Extend the passage below on the history of Hämeenkatu in Tampere, starting right after its final sentence.

- [Provided text]

⟨

There originally was an old travel route in the village of Tammerkoski in the locality of Messukylä, located at the place of present-day Tampere, whose route approximately corresponded to the present-day Hämeenkatu. Slightly to the north of the Hämeensilta bridge, at the shallowest point of the rapids, was an ancient crossing point, later the first bridge across Tammerkoski. When Tampere was founded in 1779, the present-day Hämeenkatu was part of the city plan, but the original main street of Tampere was Kauppiaskatu (later known as Kauppakatu), ending at an old wooden bridge in the east. The street Raatihuoneen Poikkikatu, located at the place of present-day Hämeenkatu, was narrower than Hämeenkatu and did not have a bridge. The wooden bridge was renovated many times and the last wooden bridge was built in 1848.

⟩

- [Supplied information]

⟨

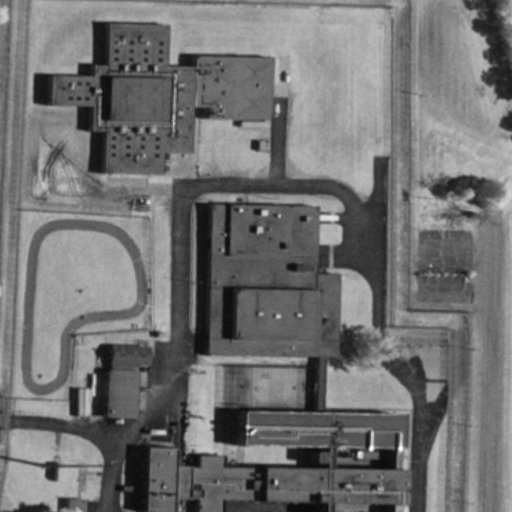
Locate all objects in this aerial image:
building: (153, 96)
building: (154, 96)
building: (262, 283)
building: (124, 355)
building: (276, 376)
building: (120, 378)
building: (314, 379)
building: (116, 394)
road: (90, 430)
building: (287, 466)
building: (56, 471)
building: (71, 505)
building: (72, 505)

⟩
⟨

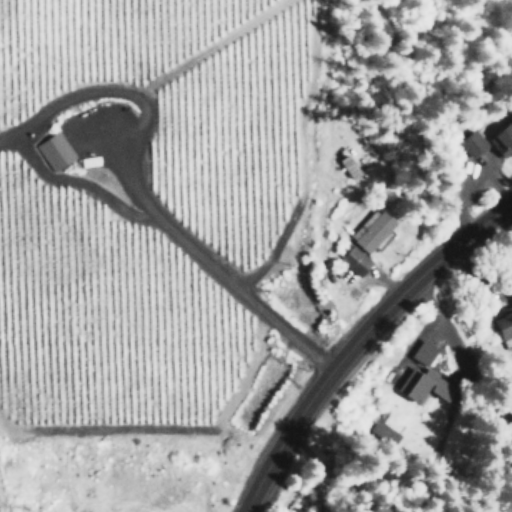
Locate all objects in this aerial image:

⟩

- [Written reply]
After the 1865 fire of Tampere, the new zoning plan of chief architect Carl Albert Edelfelt in 1868 changed Hämeenkatu to a main street with a width of 30 metres. When the Kyttälä area to the east of Tammerkoski was joined to the city in 1871, Hämeenkatu was expanded with the same width to the east of the rapids. Traffic quickly increased on the wooden bridge, which had also been damaged in the floods. Because of this, the city council made a plan to build a new bridge in 1881. The bridge was built on Hämeenkatu instead of Kauppakatu, as Hämeenkatu had already been widened to serve as the new main street after the fire. The bridge, completed in 1884, was called Isosilta ("Large bridge") in contrast to Pikkusilta ("Little bridge"), located at the place of present-day Satakunnansilta (the "Satakunta Bridge"), which was meant only for pedestrian traffic. When Satakunnansilta was completed in 1900, Isosilta was renamed Hämeensilta.

The intersection with Hatanpään valtatie was built in the 1920 after the Finnish Civil War, when building a highway in the place of houses partly destroyed in the civil war became possible. Planning the construction of the present-day Hämeensilta started in 1923 and the bridge was completed in 1929. In the early 1930s the eastern end of Hämeenkatu was lowered because of the tunnel underneath the railway and the new railway station. From 1948 to 1976 Hämeenkatu had trolleybus traffic.

In June 2014 the eastern end of Hämeenkatu was changed to use public transport only (although private car traffic was allowed for a short time from February to June 2017). This experiment was in preparation for the construction of the Tampere light rail starting in 2017, where Hämeenkatu was fully converted for use of public transport only, and only light traffic, trams, buses, taxis and service traffic are allowed on it. The light rail traffic started in 2021.